I strongly believe that “Inglourious Basterds” is one of the best movies of summer 2009 (if not the best). The performances are top-notch, especially from Christoph Waltz who is already getting Oscar buzz (and deservedly so), the pacing was done skillfully, and best of all, it knew how and when to have fun. If it had taken itself too seriously, it probably would not have been as enjoyable, it would have simply been violent and heartless. I’m already looking forward to Tarantino’s next project.

Frozen River


Frozen River (2008)
★★★★ / ★★★★

Courtney Hunt’s screenwriter and directoral debut blew me out of the water. “Frozen River” is about a desperate mother (Melissa Leo) who tries to keep her family afloat after the father of the family leaves and takes all their money with him. Not knowing what else to do because her part-time job is not enough to keep up with the bills, Leo teams up with a Native American (Misty Upham) to smuggle immigrants into the United States for $600 per person. This movie left me so overwhelmed because it’s very efficient with its time. Each minute adds a piece of the puzzle regarding why the characters choose to do what they do. And that’s the key: The characters choose to do what they do even though they very well know that such actions are illegal, yet we still very much sympathize with them.
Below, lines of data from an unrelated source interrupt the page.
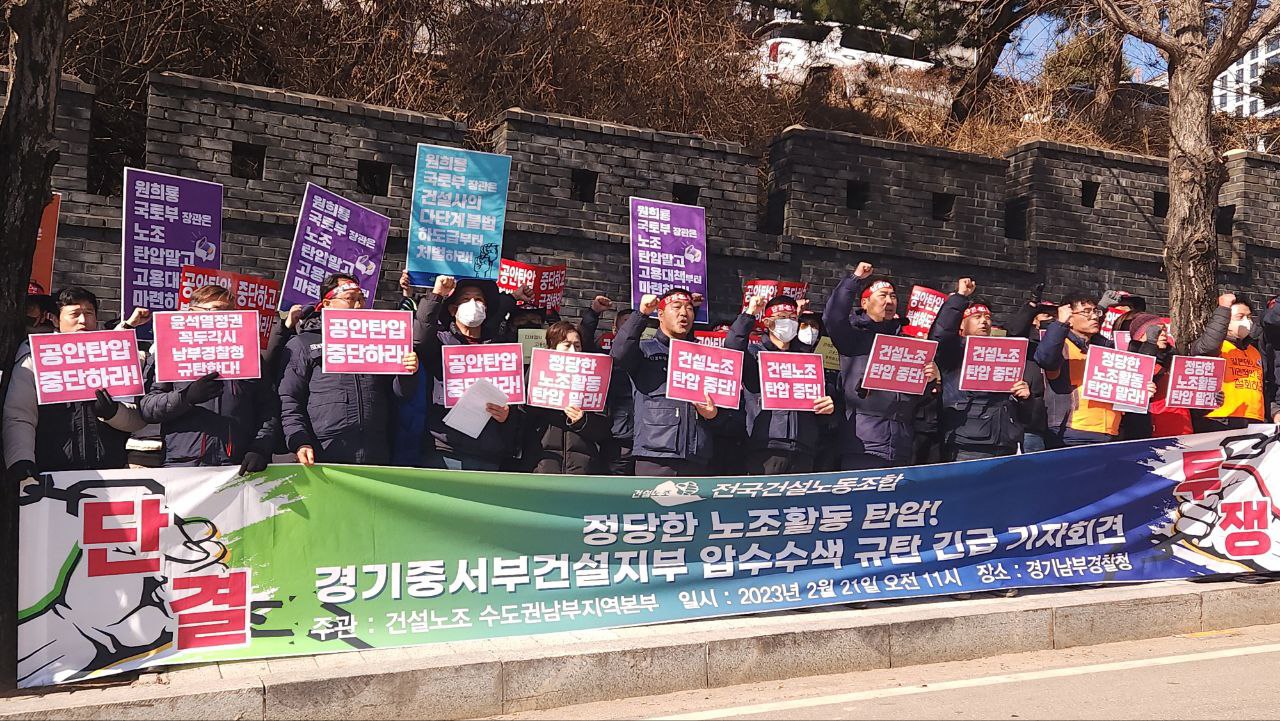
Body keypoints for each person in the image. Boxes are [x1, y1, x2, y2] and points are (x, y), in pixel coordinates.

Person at [4, 287, 147, 480]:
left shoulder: (115, 355)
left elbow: (139, 418)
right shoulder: (35, 356)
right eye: (74, 314)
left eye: (89, 313)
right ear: (56, 319)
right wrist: (21, 460)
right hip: (51, 474)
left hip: (111, 472)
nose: (83, 320)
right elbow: (19, 415)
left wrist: (114, 413)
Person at [279, 274, 418, 465]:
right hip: (323, 450)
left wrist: (407, 372)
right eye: (350, 298)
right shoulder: (303, 343)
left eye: (361, 298)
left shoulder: (379, 342)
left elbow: (400, 394)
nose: (358, 304)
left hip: (375, 449)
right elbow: (289, 398)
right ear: (327, 304)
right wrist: (299, 441)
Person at [138, 284, 278, 474]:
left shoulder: (249, 356)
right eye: (217, 311)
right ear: (192, 313)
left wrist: (260, 448)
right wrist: (186, 398)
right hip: (183, 465)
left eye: (230, 312)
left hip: (237, 465)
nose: (224, 318)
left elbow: (268, 409)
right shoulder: (170, 352)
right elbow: (147, 408)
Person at [821, 262, 940, 470]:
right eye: (882, 295)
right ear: (865, 302)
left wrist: (930, 380)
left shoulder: (908, 344)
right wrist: (854, 279)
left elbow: (915, 398)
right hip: (862, 443)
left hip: (901, 443)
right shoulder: (853, 337)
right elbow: (833, 317)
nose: (889, 300)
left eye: (893, 296)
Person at [611, 288, 740, 477]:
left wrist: (713, 415)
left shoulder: (705, 357)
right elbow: (619, 353)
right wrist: (641, 314)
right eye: (676, 307)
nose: (683, 313)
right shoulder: (645, 351)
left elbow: (727, 411)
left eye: (689, 308)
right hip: (655, 455)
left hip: (697, 456)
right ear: (660, 314)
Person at [412, 274, 524, 470]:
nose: (473, 304)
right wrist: (436, 294)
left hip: (487, 451)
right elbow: (420, 337)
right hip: (445, 447)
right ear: (453, 309)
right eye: (465, 299)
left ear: (486, 308)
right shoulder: (440, 342)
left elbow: (513, 397)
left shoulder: (501, 348)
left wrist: (507, 414)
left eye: (478, 299)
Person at [930, 278, 1033, 461]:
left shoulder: (1002, 352)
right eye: (977, 317)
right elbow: (941, 333)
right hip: (967, 441)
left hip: (1005, 441)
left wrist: (1023, 397)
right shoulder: (952, 351)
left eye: (987, 317)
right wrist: (960, 297)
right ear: (961, 324)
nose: (984, 322)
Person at [733, 294, 835, 475]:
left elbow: (820, 403)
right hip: (765, 446)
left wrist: (827, 407)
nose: (788, 322)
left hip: (804, 448)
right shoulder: (755, 355)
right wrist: (749, 313)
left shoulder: (807, 361)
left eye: (793, 318)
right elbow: (732, 348)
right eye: (781, 317)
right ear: (767, 322)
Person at [1034, 292, 1130, 447]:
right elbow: (1045, 359)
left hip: (1111, 431)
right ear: (1069, 317)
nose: (1094, 316)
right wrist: (1060, 324)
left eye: (1095, 312)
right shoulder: (1061, 345)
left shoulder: (1104, 349)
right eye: (1086, 312)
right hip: (1073, 431)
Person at [521, 321, 611, 474]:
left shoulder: (592, 380)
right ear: (552, 347)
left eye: (577, 346)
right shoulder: (536, 375)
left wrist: (583, 421)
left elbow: (604, 430)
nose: (573, 351)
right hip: (543, 464)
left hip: (581, 468)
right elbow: (522, 420)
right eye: (567, 345)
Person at [1191, 293, 1269, 431]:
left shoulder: (1254, 351)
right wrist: (1224, 309)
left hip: (1255, 419)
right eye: (1240, 317)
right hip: (1221, 418)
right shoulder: (1217, 348)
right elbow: (1209, 344)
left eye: (1249, 317)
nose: (1247, 322)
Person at [580, 294, 636, 475]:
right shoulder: (604, 354)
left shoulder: (646, 352)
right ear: (614, 328)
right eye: (626, 324)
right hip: (615, 434)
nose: (631, 328)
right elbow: (583, 344)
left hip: (645, 435)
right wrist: (593, 313)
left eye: (635, 324)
I think that’s where Hunt’s talent comes in–she makes her character so raw to the point where I can imagine the events actually happening in real life. The acting all-around is top notch. Leo and Upham are initially pit up against each other yet they share a common bond that’s strong enough to overcome their differences. Leo definitely deserved her Oscar nomination because, right from the first frame, I sensed a certain complexity from a mother who will do anything it takes to provide for her children (Charlie McDermott, James Reilly). There’s this one scene when they have nothing else to eat other than popcorn and orange juice. It made me think that, if I were in Leo’s situation, I would also smuggle illegal immigrants despite the risks. Also, she has only a few simple dreams for her family (such as getting her children presents for Christmas and buying a new house) but she cannot quite achieve them. While she does tend to blame herself once in a while, she always decides to get up because no one else will solve her problems for her. In a nutshell, the lead character is very flawed but I could not help but admire her resolve. I was also surprised by how suspenseful it got during the smuggling scenes. There’s a lot of political elements that come into play whenever they have to escape such as the differing rules when one is in an Indian reservation. By the end, I was so emotionally drained but I still wanted the film to continue because I was curious about what would happen next to the characters. This is a superb film in every respect; it may be small in scope at first glance but it’s truly quite universal.